* **SELECTED EXTRACT**:

CEREBELLOPONTINE ANGLE LESIONS - CT AND MR IMAGING EVALUATION.

Tralukya Nandan Sonowal1, Sushant Agarwal2, Hrishikesh Choudhury3, Nency Brahma4

Corresponding Author:
Dr. Sushant Agarwal,
Registrar,
Department of Radiology,
Gauhati Medical College & Hospital,
Guwahati-781032, Assam.
E-mail: sushantgmc@rediffmail.com

ABSTRACT

BACKGROUND

CPA lesions are clinically nonspecific and the presenting symptoms are not related to the nature of the lesion itself, but to the nerves or cerebral structure involved with the lesions. Therefore, preoperative diagnosis of a CPA region tumoural lesion is based on imaging.

Aim of the study was to determine various CT and MR imaging features of different CPA lesions and provide accurate possible preoperative diagnosis. To propose a concise algorithm to facilitate diagnosis and to correlate histopathologically post-operatively.

* **DATA TO EXAMINE**:
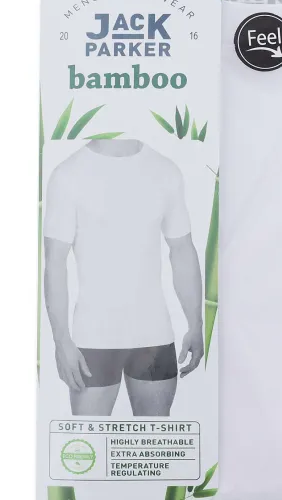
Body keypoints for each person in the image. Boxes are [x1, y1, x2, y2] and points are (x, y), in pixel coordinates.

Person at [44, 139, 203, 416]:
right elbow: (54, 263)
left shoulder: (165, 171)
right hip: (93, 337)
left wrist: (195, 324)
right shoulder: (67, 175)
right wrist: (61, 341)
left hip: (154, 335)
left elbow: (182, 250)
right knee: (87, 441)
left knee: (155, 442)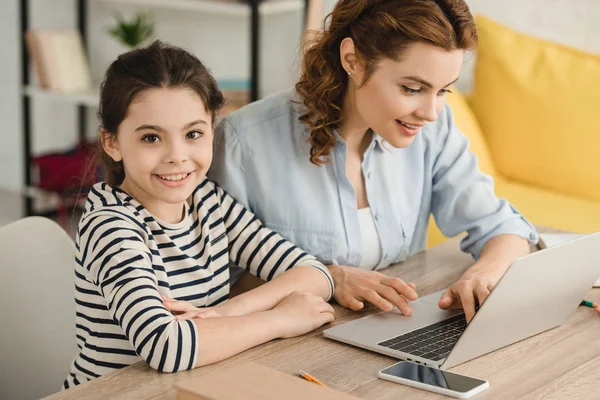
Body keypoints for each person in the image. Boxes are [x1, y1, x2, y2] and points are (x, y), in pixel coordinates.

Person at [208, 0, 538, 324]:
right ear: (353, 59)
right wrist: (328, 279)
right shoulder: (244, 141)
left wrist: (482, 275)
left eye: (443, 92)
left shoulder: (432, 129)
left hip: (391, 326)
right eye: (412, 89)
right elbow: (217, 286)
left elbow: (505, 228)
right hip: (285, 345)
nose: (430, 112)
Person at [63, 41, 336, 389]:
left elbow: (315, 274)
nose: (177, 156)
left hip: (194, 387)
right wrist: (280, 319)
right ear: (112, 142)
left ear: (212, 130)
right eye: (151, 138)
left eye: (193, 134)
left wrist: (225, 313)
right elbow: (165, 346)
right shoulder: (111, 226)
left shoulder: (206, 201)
--
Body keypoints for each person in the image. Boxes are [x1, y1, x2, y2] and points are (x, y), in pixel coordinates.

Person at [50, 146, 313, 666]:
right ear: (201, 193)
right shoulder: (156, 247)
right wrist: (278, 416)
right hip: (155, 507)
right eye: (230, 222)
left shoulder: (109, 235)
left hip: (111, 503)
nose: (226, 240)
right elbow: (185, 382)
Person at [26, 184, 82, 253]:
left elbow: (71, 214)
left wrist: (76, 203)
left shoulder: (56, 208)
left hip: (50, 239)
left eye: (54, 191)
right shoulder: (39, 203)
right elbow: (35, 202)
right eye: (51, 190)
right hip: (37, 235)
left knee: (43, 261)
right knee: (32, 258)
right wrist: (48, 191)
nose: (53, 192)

* **THINGS TO DO**:
a – List the names of all the authors of the abstract on cerebellopontine angle lesions.
b – Continue the abstract on cerebellopontine angle lesions from its last sentence.
The records that come after the text were taken from a different source.

* **RESULTS IN ORDER**:
a – Tralukya Nandan Sonowal, Sushant Agarwal, Hrishikesh Choudhury, Nency Brahma

b –
Materials and Methods

Retrospective observational study was carried out during a period from April, 2012 to March, 2015 on 62 selected patients referred from various departments with clinical suspicion, and after CT & MRI both revealed cerebellopontine angle lesions. Lesions were retrospectively analysed according to its relative CT attenuation, MR signal intensity with morphologic appearance on T1- and T2-weighted images and contrast enhancement patterns along with diffusion and spectroscopic features.

RESULTS

Of the total 62 cases, 40 patients had undergone operative treatment and rest of 22 cases were treated conservatively and radiotherapy. Histopathological findings are correlated in 40 patients. Majority 43.5% patients were in age between 41-50 yrs. Females predominated with 56.4% cases. Most common CPA lesion encountered was acoustic schwannoma (67.7% cases) followed by meningioma, arachnoid cyst and epidermoid. Most common presenting symptom was hearing loss (77.4%) followed by tinnitus (59.6%). Most CPA masses were hypodense on unenhanced scans (64.5%). Majority of acoustic schwannoma showed expansion of IAC (85.7%). Hydrocephalus and calcification seen mainly in acoustic schwannoma among all CPA masses. On contrast enhanced CT and MRI, majority CPA showed heterogenous enhancement. Dural tail sign seen in 5 out of 6 cases of meningioma. On MRS of CPA with large extracanalicular component, acoustic schwannoma showed MI peak (3.55 ppm) and meningioma showed alanine peak (1.47 ppm).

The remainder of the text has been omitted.